The clock gives a uniform motion of half an inch per hour to the cylinder upon which the paper is fastened.

The registering mechanism of the instrument is very compact, requiring only a space of about 18 inches by 8 inches.

In the Report of the British Association for 1858, Mr. Beckley has given a detailed description of his anemometer, with drawings of all the parts.

129. Self-Registering Lind’s Anemometer.—A Lind’s wind-gauge, designed to register the maximum pressure, was exhibited at the International Exhibition 1862, by Mr. E. G. Wood. The bend of the syphon is contracted to obtain steadiness. On the leeward limb a hole is drilled corresponding in size with the contracted portion of the tube. The edge of the hole corresponds with the zero of the scale. On the pressure of the wind increasing, as much of the water as would have risen above the aperture flows away, and therefore the quantity left indicates the greatest pressure of the wind since the last setting of the instrument, which is done by filling it with water up to the zero point.

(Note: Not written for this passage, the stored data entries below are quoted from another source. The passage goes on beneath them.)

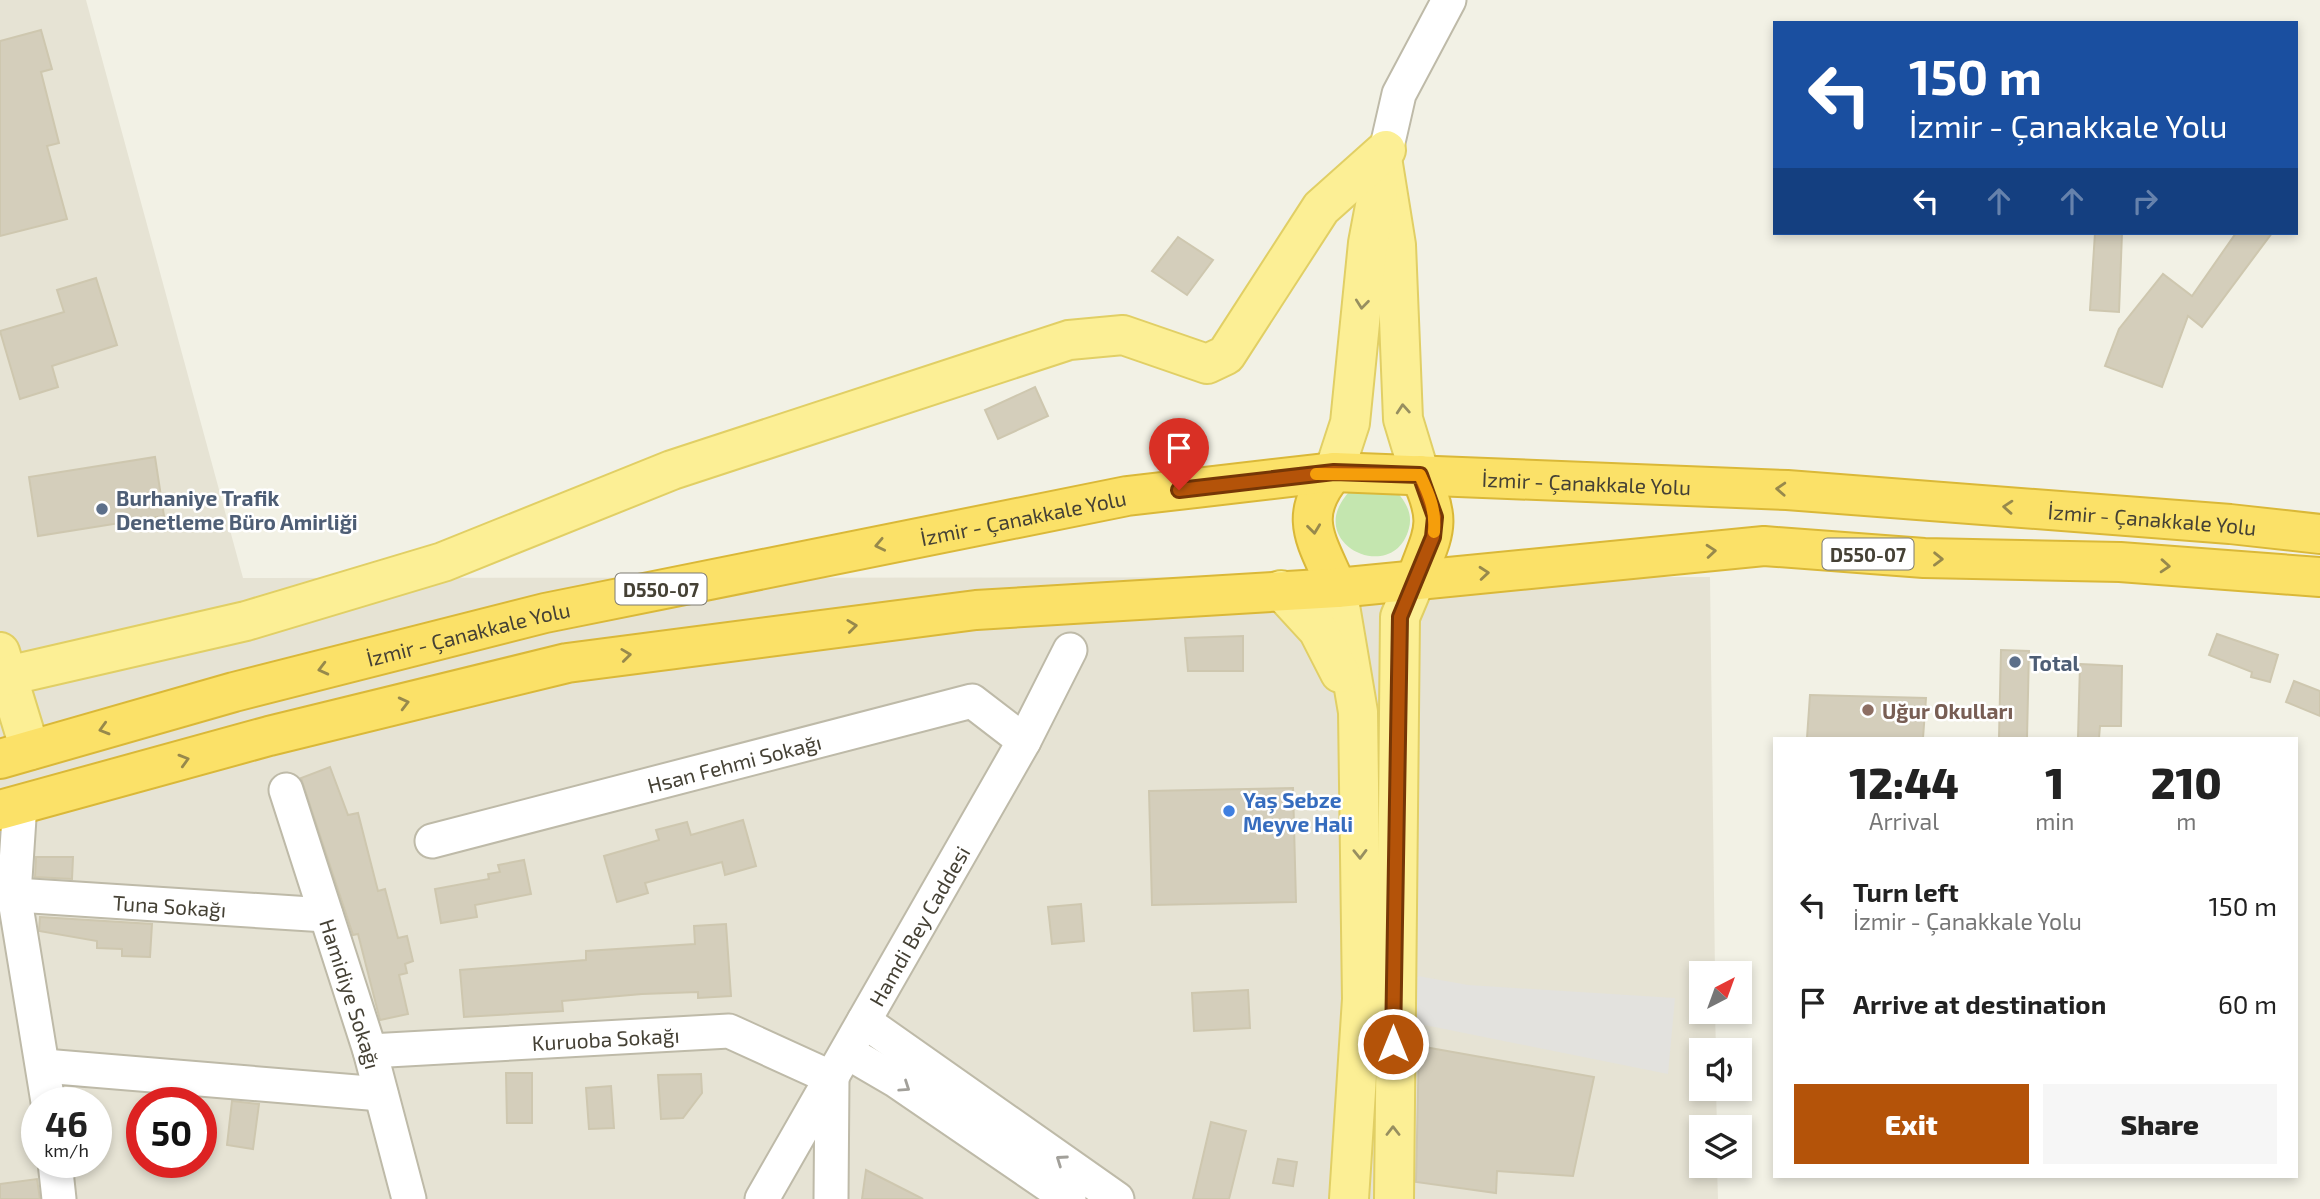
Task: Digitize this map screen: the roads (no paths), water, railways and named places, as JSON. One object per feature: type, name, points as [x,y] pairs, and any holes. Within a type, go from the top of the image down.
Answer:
[{"type":"highway","name":"İzmir - Çanakkale Yolu","points":[[15,755],[234,692],[545,613],[1127,496],[1334,472],[1787,489],[2231,524],[2320,534]]},
{"type":"highway","points":[[1334,472],[1321,487],[1311,524],[1315,543],[1337,588]]},
{"type":"highway","points":[[10,807],[269,736],[567,663],[976,610],[1337,588],[1416,579],[1433,537],[1435,517],[1420,475]]},
{"type":"highway","name":"D550-07","points":[[1416,579],[1764,546],[1924,558],[2120,562],[2320,577]]},
{"type":"main road","points":[[15,755],[4,664],[246,621],[443,562],[672,470],[1069,340],[1123,335],[1207,364],[1226,355],[1314,217],[1384,157]]},
{"type":"main road","points":[[1334,472],[1350,423],[1368,243],[1384,157]]},
{"type":"main road","points":[[1384,157],[1396,245],[1403,419],[1420,475]]},
{"type":"main road","points":[[1314,217],[1339,206],[1352,210],[1363,222],[1368,243]]},
{"type":"main road","points":[[1394,1199],[1400,617],[1416,579]]},
{"type":"main road","points":[[1337,588],[1358,712],[1362,999],[1349,1199]]},
{"type":"main road","points":[[1281,590],[1318,629],[1358,712]]},
{"type":"street","points":[[1384,157],[1399,94],[1449,0]]},
{"type":"street","name":"Hamdi Bey Caddesi","points":[[762,1199],[1024,741],[1070,650]]},
{"type":"street","name":"Hsan Fehmi Sokağı","points":[[432,841],[972,701],[1024,741]]},
{"type":"street","name":"Hamidiye Sokağı","points":[[286,790],[370,1051],[409,1199]]},
{"type":"street","points":[[10,807],[7,894],[46,1087]]},
{"type":"street","name":"Tuna Sokağı","points":[[7,894],[326,915]]},
{"type":"street","points":[[864,1021],[1117,1199]]},
{"type":"street","name":"Kuruoba Sokağı","points":[[370,1051],[729,1031],[895,1080],[1069,1199]]},
{"type":"street","points":[[831,1199],[839,1065]]},
{"type":"street","points":[[44,1066],[381,1094]]},
{"type":"street","points":[[57,1178],[59,1199]]},
{"type":"place","name":"Burhaniye Trafik Denetleme Büro Amirliği","points":[[102,509]]},
{"type":"place","name":"Total","points":[[2015,662]]},
{"type":"place","name":"Uğur Okulları","points":[[1868,710]]},
{"type":"place","name":"Yaş Sebze Meyve Hali","points":[[1229,811]]}]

130. Anemometric Observations.—To illustrate the value of anemometric observations, we quote from a paper by Mr. Hartnup, on the results obtained from Osler’s Anemometer, at the Liverpool Observatory. The six years’ observations, ending 1857, gave for the yearly average of the winds: North-easterly, on 60 days, at 7·8 miles per hour; North-westerly, on 112 days, at 15·4 miles per hour; South-easterly, on 115 days, at 11·0 miles per hour; South-westerly, on 77 days, at 13·8 miles per hour; and one day calm. From the same observations, the average variation in the strength of the wind during the 24 hours is:—11 miles per hour, the minimum force, occurring at 1½ a.m.; until 6 a.m. it remains much the same, being then 11·3 miles per hour; at 10 a.m. it is 13·4 miles per hour; at 1½ p.m. the wind is at its maximum strength, being 14·8 miles per hour; at 5 p.m. it is again 13·4 miles per hour, and at 9 p.m. 11·3 miles per hour. Hence it appears that the wind falls to its minimum force much more gradually than it rises to its maximum; that the decrease and increase are equal and contrary, so that the curve is symmetrical; and that generally the force of wind is less at night than during the day.

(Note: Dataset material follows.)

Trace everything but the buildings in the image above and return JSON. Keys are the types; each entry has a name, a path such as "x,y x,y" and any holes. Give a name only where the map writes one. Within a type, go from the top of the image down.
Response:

“There is evidence,” says Admiral FitzRoy, “in Mr. Hartnup’s very valuable anemometrical results, which seems to prove that to his observatory, in a valley, with buildings and hills to the north-eastward, the real polar current does not blow from N.E., but nearer S.E. By his reliable digest of winds experienced there, it appears that those most prevalent were from W.N.W. and S.S.E. But in England, generally, the prevailing winds are believed to be westerly, inclining to south-westerly, and north-easterly; while of all winds, the south-easterly is about the rarest.

“At Lord Wrottesley’s observatory, in Staffordshire, about 530 feet above the sea, there appears to be considerably less strength of wind at any given time, when a gale is blowing generally, than occurs simultaneously at places along the sea-coast: whence the inference is, that undulations of the land’s surface and hills, diminish the strength of wind materially by frictional resistance.

“All the synoptic charts hitherto advanced at the Board of Trade exhibit a marked diminution of force inland compared with that on the sea-coast. Indeed, the coast itself offers similar evidence, in its stunted, sloping trees, and comparative barrenness.”[14]